- **Task goal**:
Reproduce every line of the records below verbatim, omitting the pictures from your answer.

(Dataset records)
Begin

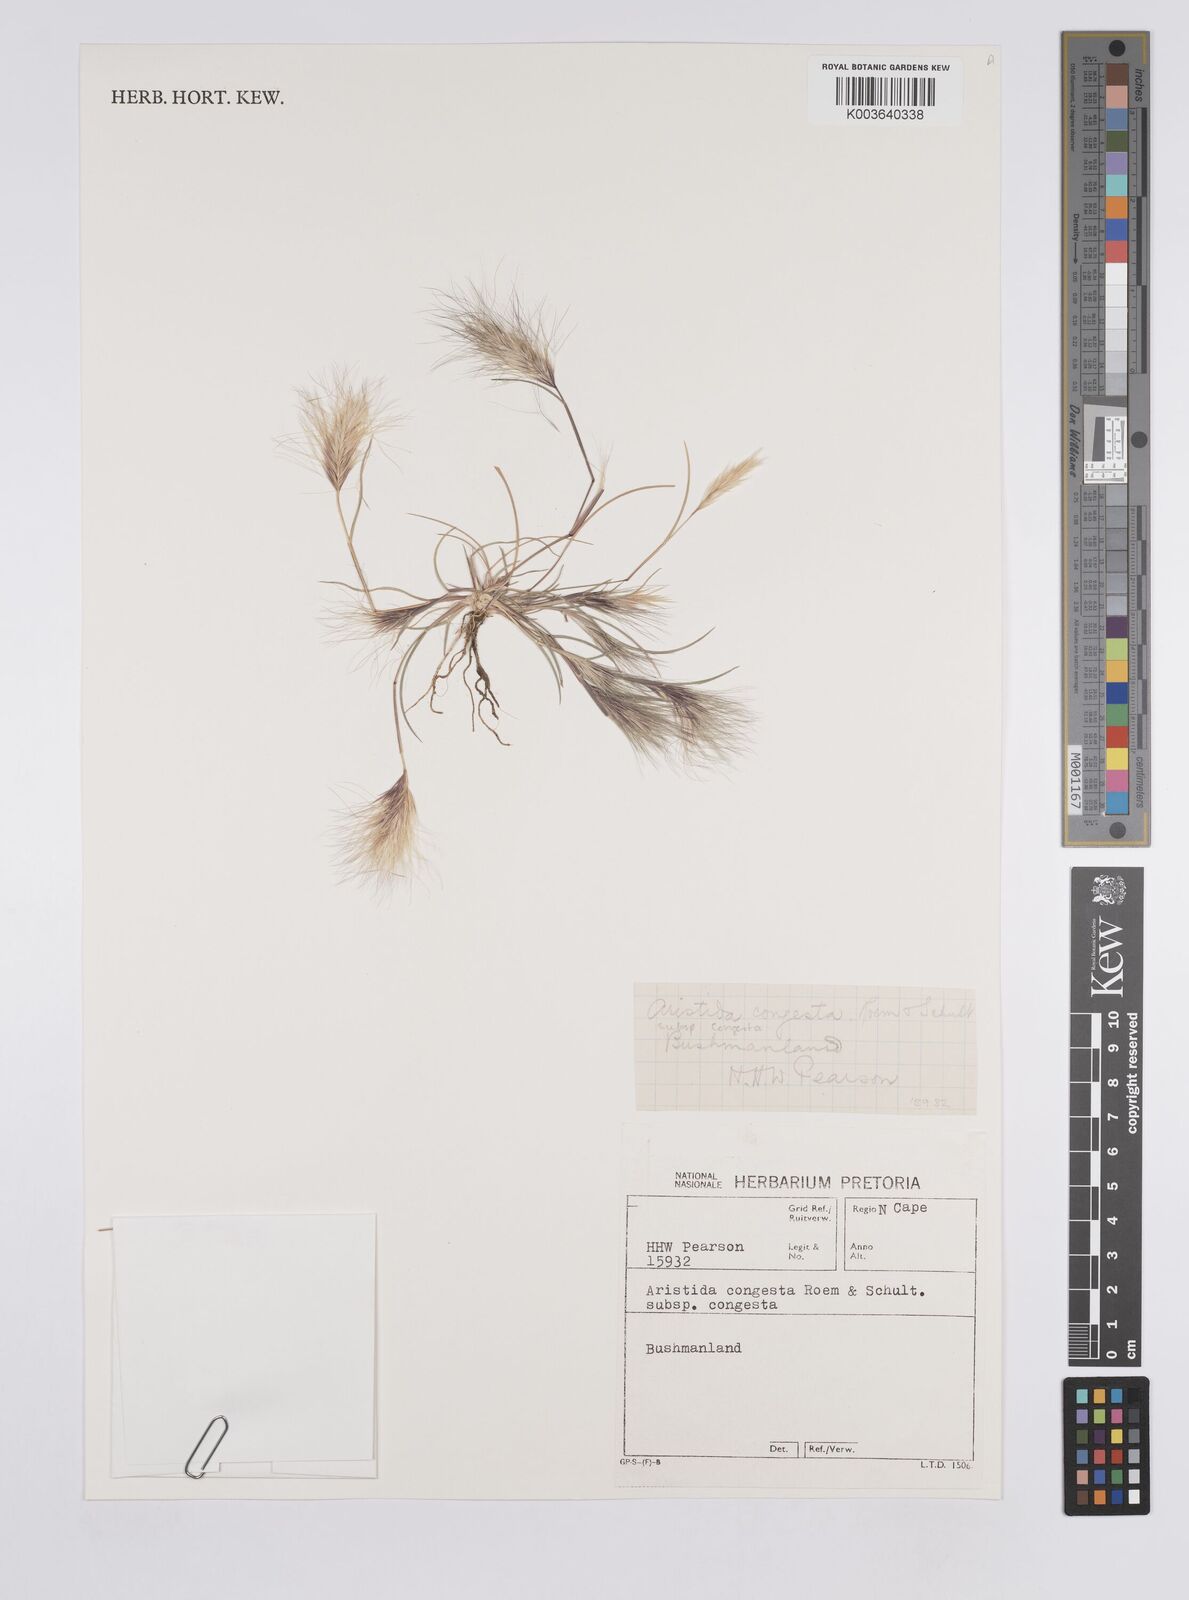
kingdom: Plantae
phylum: Tracheophyta
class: Liliopsida
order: Poales
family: Poaceae
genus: Aristida
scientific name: Aristida congesta
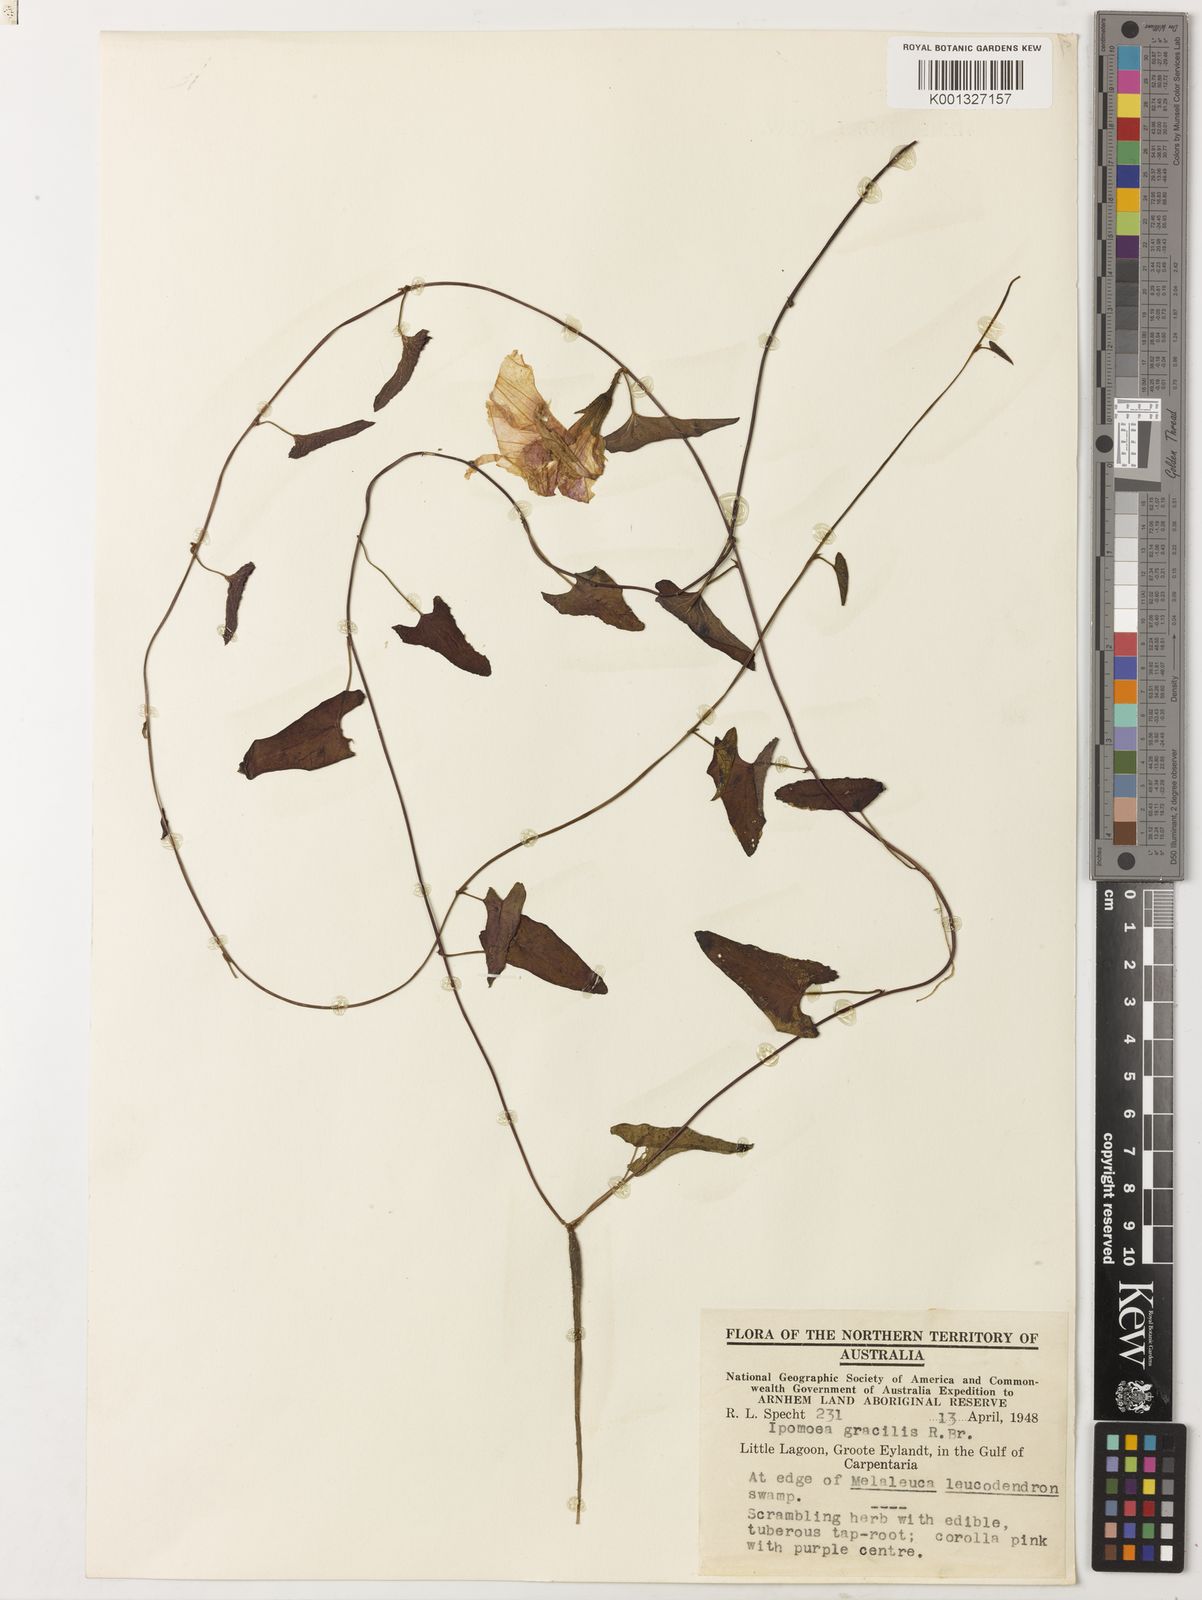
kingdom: Plantae
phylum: Tracheophyta
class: Magnoliopsida
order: Solanales
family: Convolvulaceae
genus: Ipomoea
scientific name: Ipomoea gracilis
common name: Almor-ira
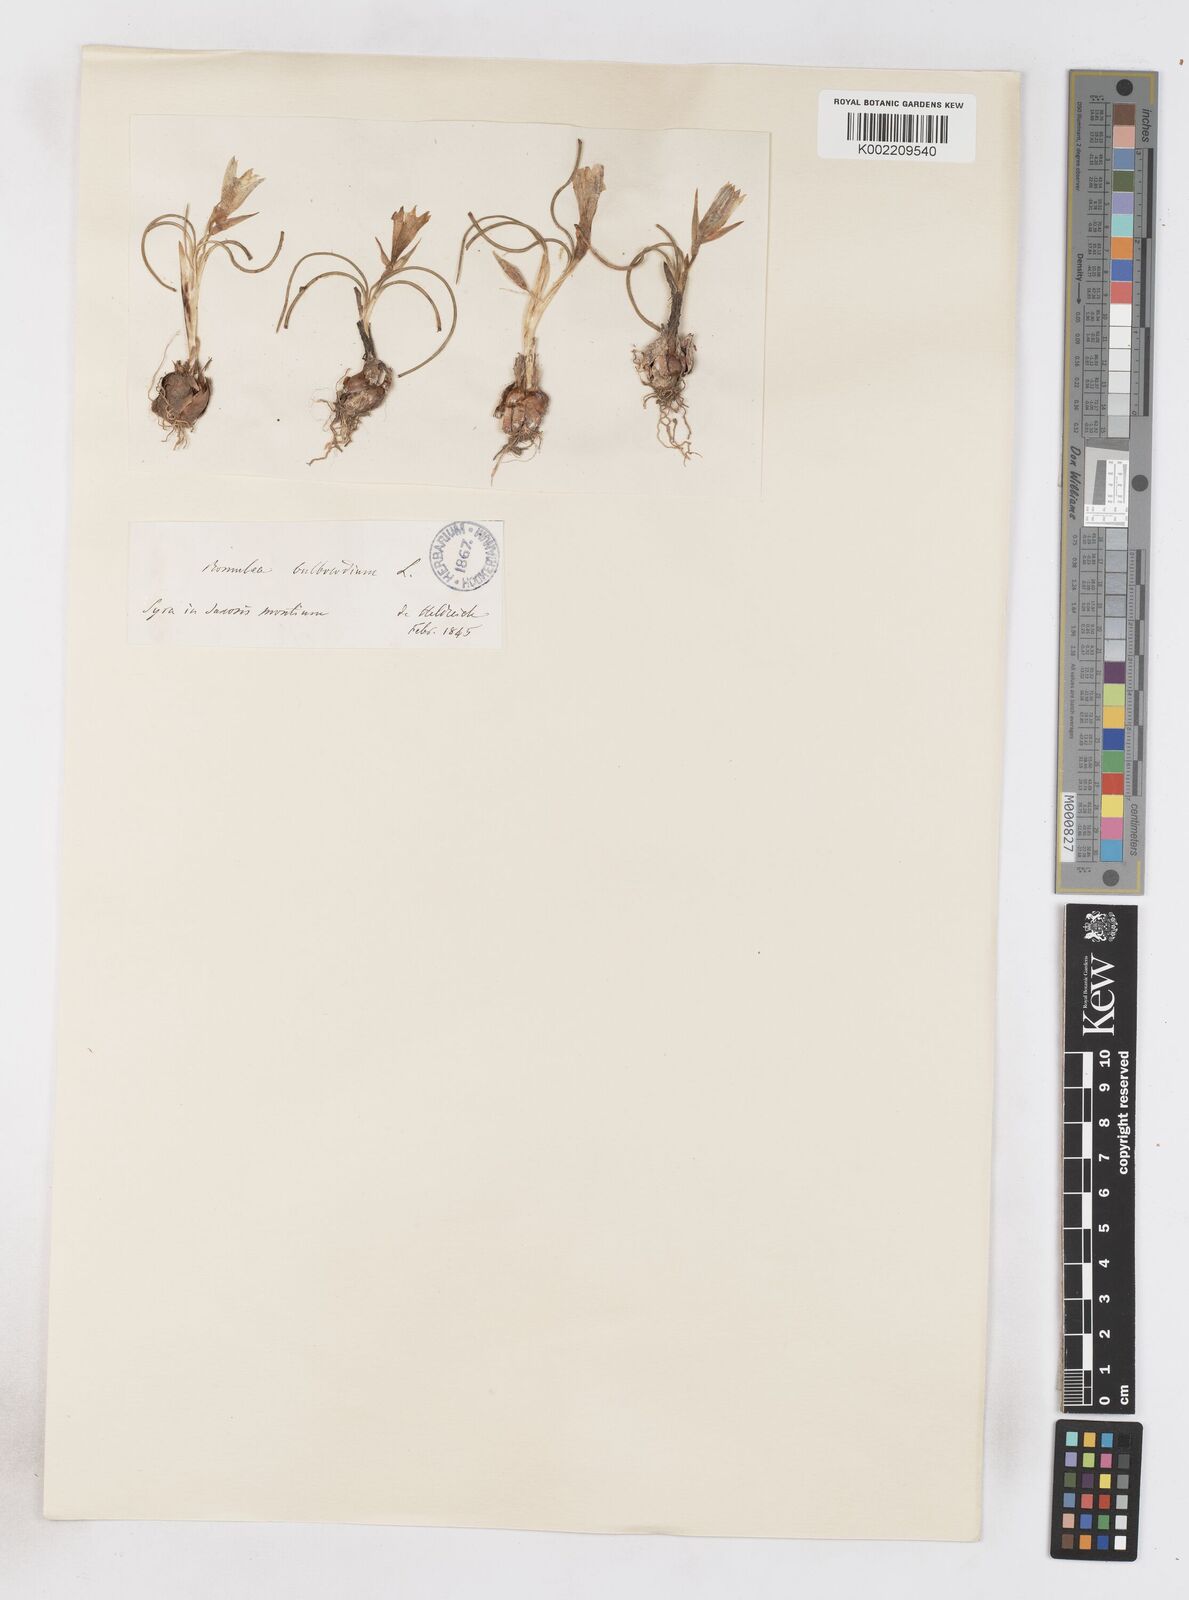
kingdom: Plantae
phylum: Tracheophyta
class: Liliopsida
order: Asparagales
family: Iridaceae
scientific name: Iridaceae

End

- **Task response**:
kingdom: Plantae
phylum: Tracheophyta
class: Liliopsida
order: Poales
family: Poaceae
genus: Aristida
scientific name: Aristida congesta
kingdom: Plantae
phylum: Tracheophyta
class: Magnoliopsida
order: Solanales
family: Convolvulaceae
genus: Ipomoea
scientific name: Ipomoea gracilis
common name: Almor-ira
kingdom: Plantae
phylum: Tracheophyta
class: Liliopsida
order: Asparagales
family: Iridaceae
scientific name: Iridaceae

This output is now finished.